== Given passage

Ebola: Opening the Way for Racism?


In the class reading “Racism without Racists”, Eduardo Bonilla-Silva pointed out how racism has changed in the United States. He argued that whites no longer identify as racist, and that they now see the problems of other races as that particular race’s fault.

This article from The New York Times website shows Bonilla-Silva’s argument in action. The article talks about a black man from West Africa who contracted Ebola and traveled to the United States, and discusses the different reactions that are emerging from the outbreak reaching U.S. soil.

The article brings to light how the small number of people who have contracted Ebola in the United States are seen as needing treatment, while the sufferers in Africa are left on their own to figure it out. Despite Ebola being from a certain part of Africa, the whole African continent is now being regarded as a disease ridden and dangerous place. This is leading to a rise in discrimination against African immigrants. Similar to color-blind racism, they are being blamed for the outbreak because of where they come from, despite the disease not affecting them.

What do you think is the cause of these discriminating viewpoints? Is it ignorance of Africa’s geography, fear, existing racist feelings about Africans, all of the above, etc.?


One thought on “Ebola: Opening the Way for Racism?

  1. I think you are so brilliant that you can connect racial racism with Ebola disease. I think it is fear which causes the discriminating viewpoint, even though many people did not mean to discriminate the African.

====

■ What the exercise asks
Extract the words of the Ebola post from "What do you" up to and including "discriminate the African.", without changing anything. The records have nothing to do with this work.

== Given records

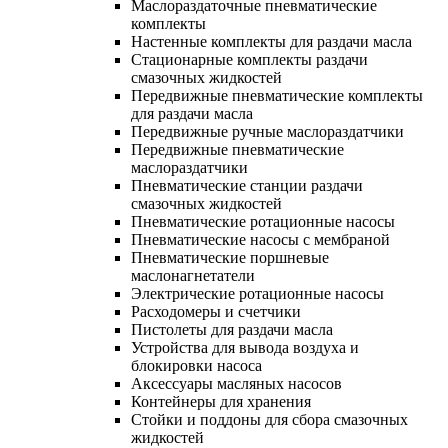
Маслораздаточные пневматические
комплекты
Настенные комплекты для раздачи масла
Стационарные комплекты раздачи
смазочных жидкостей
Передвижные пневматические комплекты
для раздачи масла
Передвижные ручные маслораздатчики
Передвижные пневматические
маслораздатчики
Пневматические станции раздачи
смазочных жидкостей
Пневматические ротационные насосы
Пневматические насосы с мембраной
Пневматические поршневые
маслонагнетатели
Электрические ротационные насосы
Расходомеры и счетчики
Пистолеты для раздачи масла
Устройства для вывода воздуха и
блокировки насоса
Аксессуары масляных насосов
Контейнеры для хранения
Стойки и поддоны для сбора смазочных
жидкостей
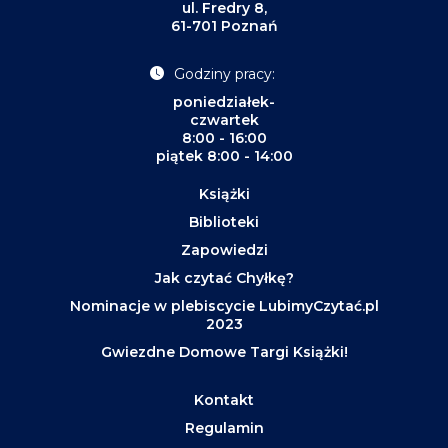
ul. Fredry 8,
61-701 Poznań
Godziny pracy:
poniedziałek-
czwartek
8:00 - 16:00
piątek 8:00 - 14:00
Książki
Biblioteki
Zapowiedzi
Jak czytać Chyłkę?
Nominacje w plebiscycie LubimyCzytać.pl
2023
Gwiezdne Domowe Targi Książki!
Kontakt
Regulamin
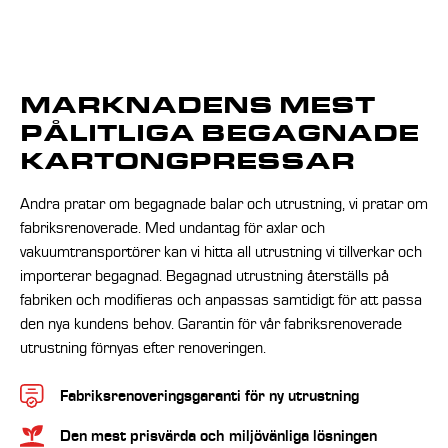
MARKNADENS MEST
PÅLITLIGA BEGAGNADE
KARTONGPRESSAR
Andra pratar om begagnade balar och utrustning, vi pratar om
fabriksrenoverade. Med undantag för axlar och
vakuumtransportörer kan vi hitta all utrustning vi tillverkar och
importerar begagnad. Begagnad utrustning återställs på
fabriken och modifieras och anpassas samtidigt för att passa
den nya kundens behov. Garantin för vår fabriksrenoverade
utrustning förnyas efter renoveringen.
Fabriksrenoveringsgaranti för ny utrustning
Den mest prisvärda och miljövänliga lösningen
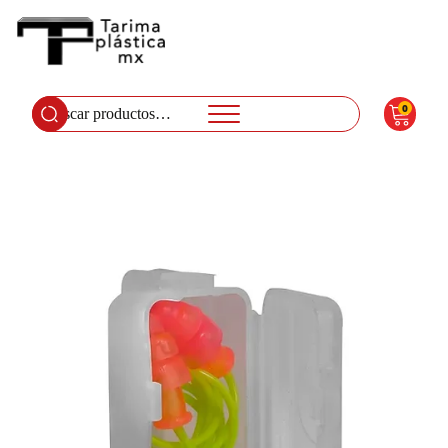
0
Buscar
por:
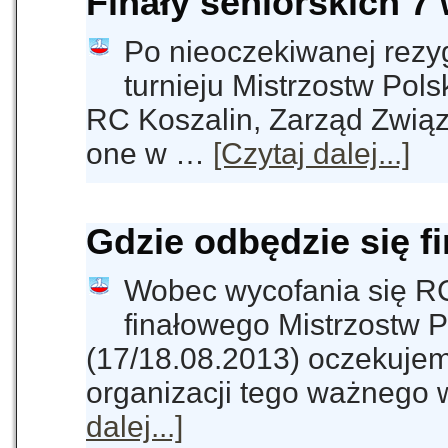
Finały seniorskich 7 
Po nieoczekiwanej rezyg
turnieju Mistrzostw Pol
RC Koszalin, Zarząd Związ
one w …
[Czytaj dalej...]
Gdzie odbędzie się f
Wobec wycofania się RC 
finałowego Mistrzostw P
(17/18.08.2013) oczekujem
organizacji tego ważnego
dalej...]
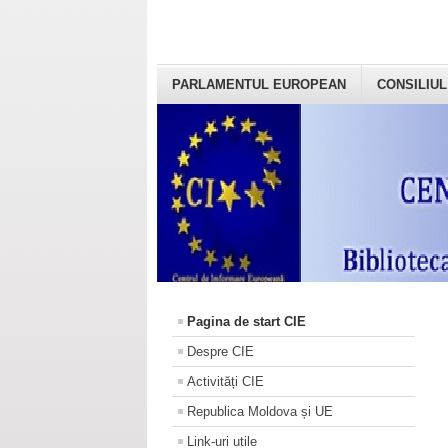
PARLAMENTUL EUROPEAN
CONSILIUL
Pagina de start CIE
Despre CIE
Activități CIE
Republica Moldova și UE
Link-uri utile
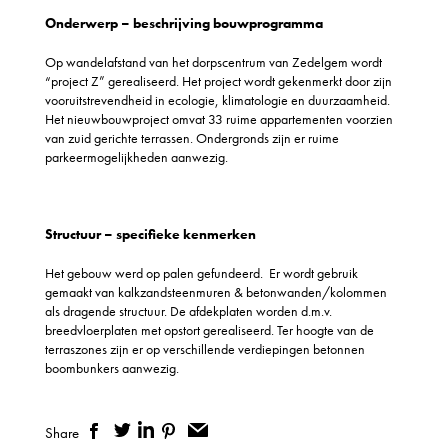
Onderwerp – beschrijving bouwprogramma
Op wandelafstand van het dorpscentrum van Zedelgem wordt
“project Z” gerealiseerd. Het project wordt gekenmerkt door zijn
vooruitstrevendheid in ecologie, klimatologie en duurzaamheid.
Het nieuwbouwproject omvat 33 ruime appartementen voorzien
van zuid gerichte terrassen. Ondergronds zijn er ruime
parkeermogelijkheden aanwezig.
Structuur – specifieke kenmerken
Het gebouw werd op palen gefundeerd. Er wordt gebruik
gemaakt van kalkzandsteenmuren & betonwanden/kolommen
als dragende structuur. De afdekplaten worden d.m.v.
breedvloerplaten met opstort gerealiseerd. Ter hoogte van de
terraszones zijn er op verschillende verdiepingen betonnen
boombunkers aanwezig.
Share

====

■ Task output
What do you think is the cause of these discriminating viewpoints? Is it ignorance of Africa’s geography, fear, existing racist feelings about Africans, all of the above, etc.?


One thought on “Ebola: Opening the Way for Racism?

  1. I think you are so brilliant that you can connect racial racism with Ebola disease. I think it is fear which causes the discriminating viewpoint, even though many people did not mean to discriminate the African.